▶ [Task to complete]: Could you write out the records below exactly, without omitting a line?

▶ [Extracted entries]:

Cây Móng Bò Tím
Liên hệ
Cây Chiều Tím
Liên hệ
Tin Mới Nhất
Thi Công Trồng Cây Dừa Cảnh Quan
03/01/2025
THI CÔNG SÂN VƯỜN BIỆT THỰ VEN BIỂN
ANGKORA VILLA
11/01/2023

▶ [Result]:
Cây Móng Bò Tím
Liên hệ
Cây Chiều Tím
Liên hệ
Tin Mới Nhất
Thi Công Trồng Cây Dừa Cảnh Quan
03/01/2025
THI CÔNG SÂN VƯỜN BIỆT THỰ VEN BIỂN
ANGKORA VILLA
11/01/2023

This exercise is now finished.